With gold stocks now enjoying a major upside breakout, massive new investment buying is coming. And the best gains by far will be won in smaller mid-tier and junior gold miners with superior fundamentals. While GDXJ itself will power dramatically higher despite some deadweight in its holdings, the better gold miners will generate much-greater wealth creation. Finding and owning these better gold-mining stocks is essential.
The bottom line is GDXJ’s upside easily bests GDX’s. While GDXJ is now really a mid-tier gold miners ETF instead of the junior one advertised, it holds some of the world’s best gold miners. Unlike struggling majors which dominate GDX, plenty of mid-tiers are still growing their production. They enjoy superior fundamentals and are weighted much more heavily in GDXJ than GDX, giving it much-better potential gains.
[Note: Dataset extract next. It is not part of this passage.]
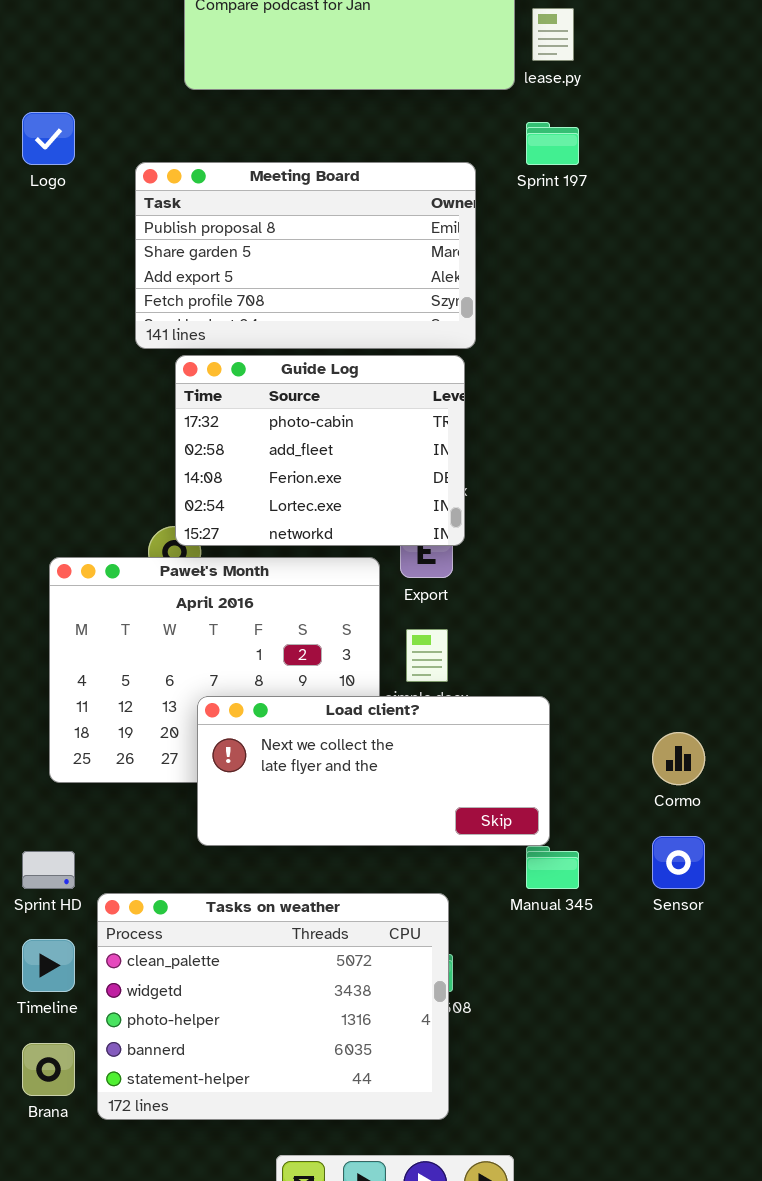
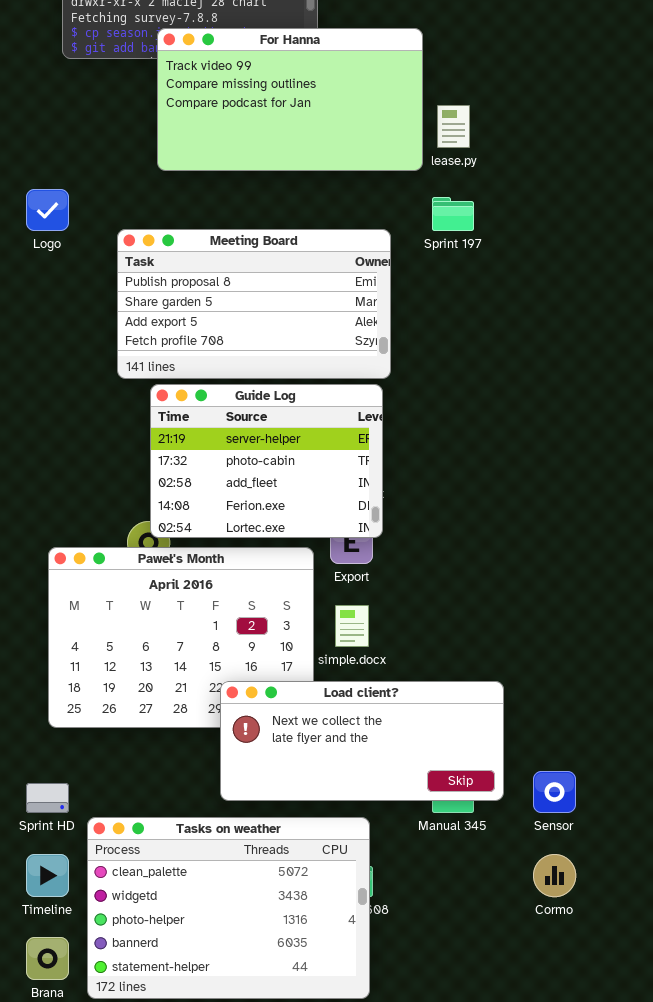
Guide Log: [175,355,465,546] -> [150,384,383,538], scrolled up 1 row
Load client?: [197,696,550,846] -> [220,681,504,801], moved
Cormo: [652,732,705,785] -> [533,854,576,897], moved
Throughout this entire young gold bull of recent years, GDXJ has well-outperformed GDX during gold-stock uplegs. While that has also led to bigger downside during corrections, it is disproportionally small compared to the upleg gains. GDXJ simply offers superior gold-stock sector exposure than GDX. But both these major gold-stock ETFs are still burdened with laggards dragging down their overall performances.